The new framework, part of measures to expedite a clean up of bank balance sheets, was approved by a majority of lawmakers in the 300-seat parliament. It replaces an older scheme which the euro zone creditors considered more generous.
A wrangle over rules to protect thousands of borrowers in default on their loans from losing their primary residence delayed the release of 974 million euros from Greece’s euro zone creditors earlier this month.
Greece emerged from its latest bailout in August. The leftist government, whose term ends in October, has said that the new legislation protects those hit hardest by the debt crisis but it has also called the bill “a product of compromise”, following talks with EU representatives.

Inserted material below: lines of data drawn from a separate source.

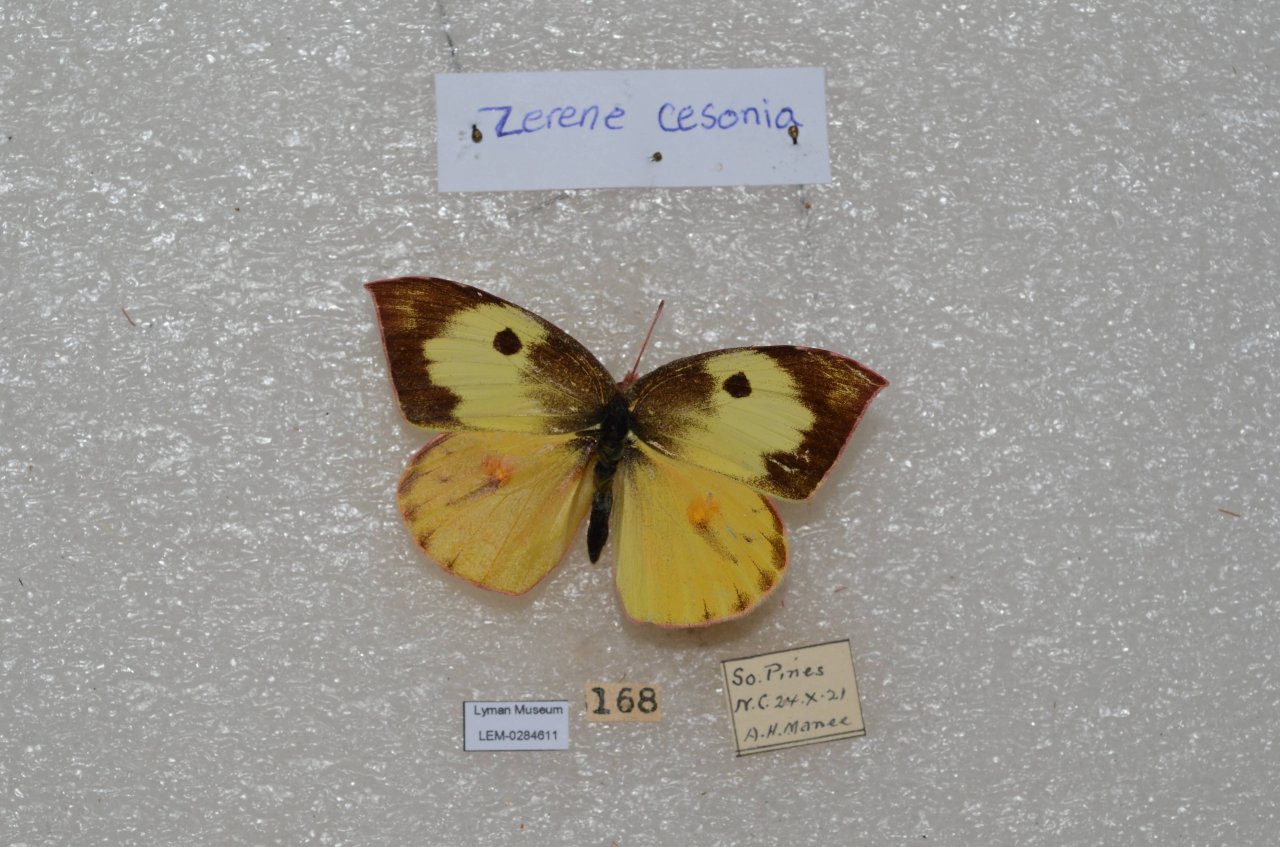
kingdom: Animalia
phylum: Arthropoda
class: Insecta
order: Lepidoptera
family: Pieridae
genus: Zerene
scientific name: Zerene cesonia
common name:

The new scheme sets income criteria and a ceiling on the commercial value of primary residences at 175,000 euros for business loans that have pledged a primary home as collateral and at 250,000 euros for other plain vanilla mortgages.
The state will also contribute to help borrowers, subsidising part of their monthly loan repayments. The total annual cost is seen at 200 million euros, according to the bill.
The lenders, which extended loans worth more than 280 billion euros in three bailouts from 2010 to 2015, have pushed for stricter terms. They initially wanted business loans exempted from the protection.
Negotiations continued until Thursday and Athens submitted a last-minute amendment to reduce the outstanding balance on business loans, including past due interest, to 100,000 euros from 130,000 euros.
To conclude its second-post bailout review and qualify for the cash - mainly from profits that euro zone central banks have made on their Greek bond portfolios - Athens needs to get the green light from official lenders on the new framework.
Euro zone deputy finance ministers assessed Greece’s progress on this issue on Monday and did not approve the release of cash. They will look into it again before a meeting euro zone finance ministers on April 5, an EU official said.
Greece has promised to reduce the pile of non-performing loans burdening its banks’ balance sheets.